● **Saved entries**
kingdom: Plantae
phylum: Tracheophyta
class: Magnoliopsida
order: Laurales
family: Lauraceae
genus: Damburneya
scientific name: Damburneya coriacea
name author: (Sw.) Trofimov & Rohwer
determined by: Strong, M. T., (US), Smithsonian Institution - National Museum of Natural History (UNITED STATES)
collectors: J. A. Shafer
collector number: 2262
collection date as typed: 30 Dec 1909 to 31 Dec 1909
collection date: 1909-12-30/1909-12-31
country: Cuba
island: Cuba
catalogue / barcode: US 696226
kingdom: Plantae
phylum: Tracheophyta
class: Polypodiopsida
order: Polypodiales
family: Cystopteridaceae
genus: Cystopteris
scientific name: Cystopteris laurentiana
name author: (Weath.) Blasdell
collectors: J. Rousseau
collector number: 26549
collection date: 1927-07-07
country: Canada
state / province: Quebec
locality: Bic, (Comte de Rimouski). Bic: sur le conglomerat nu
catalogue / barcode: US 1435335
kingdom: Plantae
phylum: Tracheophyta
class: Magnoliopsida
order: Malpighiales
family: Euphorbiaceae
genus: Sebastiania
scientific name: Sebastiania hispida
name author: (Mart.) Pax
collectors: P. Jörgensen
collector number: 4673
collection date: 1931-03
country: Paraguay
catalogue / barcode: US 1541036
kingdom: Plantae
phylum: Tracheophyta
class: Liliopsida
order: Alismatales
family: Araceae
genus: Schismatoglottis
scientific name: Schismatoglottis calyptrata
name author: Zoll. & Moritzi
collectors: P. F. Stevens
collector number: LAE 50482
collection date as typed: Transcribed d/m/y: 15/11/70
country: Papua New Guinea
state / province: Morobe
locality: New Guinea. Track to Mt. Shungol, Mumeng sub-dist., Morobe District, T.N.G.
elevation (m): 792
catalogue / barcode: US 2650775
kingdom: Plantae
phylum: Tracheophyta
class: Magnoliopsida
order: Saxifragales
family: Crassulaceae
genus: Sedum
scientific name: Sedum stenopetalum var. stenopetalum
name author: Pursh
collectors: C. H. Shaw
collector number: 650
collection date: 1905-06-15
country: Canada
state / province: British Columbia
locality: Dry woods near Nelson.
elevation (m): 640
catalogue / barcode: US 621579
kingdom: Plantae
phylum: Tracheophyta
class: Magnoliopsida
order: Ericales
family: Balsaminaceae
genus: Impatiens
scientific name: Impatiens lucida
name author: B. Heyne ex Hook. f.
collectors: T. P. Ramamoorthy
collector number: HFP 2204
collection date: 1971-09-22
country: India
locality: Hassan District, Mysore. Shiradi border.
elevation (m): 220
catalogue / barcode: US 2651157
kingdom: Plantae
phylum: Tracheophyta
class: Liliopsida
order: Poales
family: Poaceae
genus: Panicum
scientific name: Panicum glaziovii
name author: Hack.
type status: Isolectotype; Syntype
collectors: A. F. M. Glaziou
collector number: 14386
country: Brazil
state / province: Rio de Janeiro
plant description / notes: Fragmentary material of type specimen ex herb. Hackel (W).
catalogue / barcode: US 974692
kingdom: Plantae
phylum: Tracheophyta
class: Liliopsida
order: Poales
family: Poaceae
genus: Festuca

● **Your objective**
Swap each "locality" in the data above for "site", and write out the data again with nothing else changed.

● **Finished task**
kingdom: Plantae
phylum: Tracheophyta
class: Magnoliopsida
order: Laurales
family: Lauraceae
genus: Damburneya
scientific name: Damburneya coriacea
name author: (Sw.) Trofimov & Rohwer
determined by: Strong, M. T., (US), Smithsonian Institution - National Museum of Natural History (UNITED STATES)
collectors: J. A. Shafer
collector number: 2262
collection date as typed: 30 Dec 1909 to 31 Dec 1909
collection date: 1909-12-30/1909-12-31
country: Cuba
island: Cuba
catalogue / barcode: US 696226
kingdom: Plantae
phylum: Tracheophyta
class: Polypodiopsida
order: Polypodiales
family: Cystopteridaceae
genus: Cystopteris
scientific name: Cystopteris laurentiana
name author: (Weath.) Blasdell
collectors: J. Rousseau
collector number: 26549
collection date: 1927-07-07
country: Canada
state / province: Quebec
site: Bic, (Comte de Rimouski). Bic: sur le conglomerat nu
catalogue / barcode: US 1435335
kingdom: Plantae
phylum: Tracheophyta
class: Magnoliopsida
order: Malpighiales
family: Euphorbiaceae
genus: Sebastiania
scientific name: Sebastiania hispida
name author: (Mart.) Pax
collectors: P. Jörgensen
collector number: 4673
collection date: 1931-03
country: Paraguay
catalogue / barcode: US 1541036
kingdom: Plantae
phylum: Tracheophyta
class: Liliopsida
order: Alismatales
family: Araceae
genus: Schismatoglottis
scientific name: Schismatoglottis calyptrata
name author: Zoll. & Moritzi
collectors: P. F. Stevens
collector number: LAE 50482
collection date as typed: Transcribed d/m/y: 15/11/70
country: Papua New Guinea
state / province: Morobe
site: New Guinea. Track to Mt. Shungol, Mumeng sub-dist., Morobe District, T.N.G.
elevation (m): 792
catalogue / barcode: US 2650775
kingdom: Plantae
phylum: Tracheophyta
class: Magnoliopsida
order: Saxifragales
family: Crassulaceae
genus: Sedum
scientific name: Sedum stenopetalum var. stenopetalum
name author: Pursh
collectors: C. H. Shaw
collector number: 650
collection date: 1905-06-15
country: Canada
state / province: British Columbia
site: Dry woods near Nelson.
elevation (m): 640
catalogue / barcode: US 621579
kingdom: Plantae
phylum: Tracheophyta
class: Magnoliopsida
order: Ericales
family: Balsaminaceae
genus: Impatiens
scientific name: Impatiens lucida
name author: B. Heyne ex Hook. f.
collectors: T. P. Ramamoorthy
collector number: HFP 2204
collection date: 1971-09-22
country: India
site: Hassan District, Mysore. Shiradi border.
elevation (m): 220
catalogue / barcode: US 2651157
kingdom: Plantae
phylum: Tracheophyta
class: Liliopsida
order: Poales
family: Poaceae
genus: Panicum
scientific name: Panicum glaziovii
name author: Hack.
type status: Isolectotype; Syntype
collectors: A. F. M. Glaziou
collector number: 14386
country: Brazil
state / province: Rio de Janeiro
plant description / notes: Fragmentary material of type specimen ex herb. Hackel (W).
catalogue / barcode: US 974692
kingdom: Plantae
phylum: Tracheophyta
class: Liliopsida
order: Poales
family: Poaceae
genus: Festuca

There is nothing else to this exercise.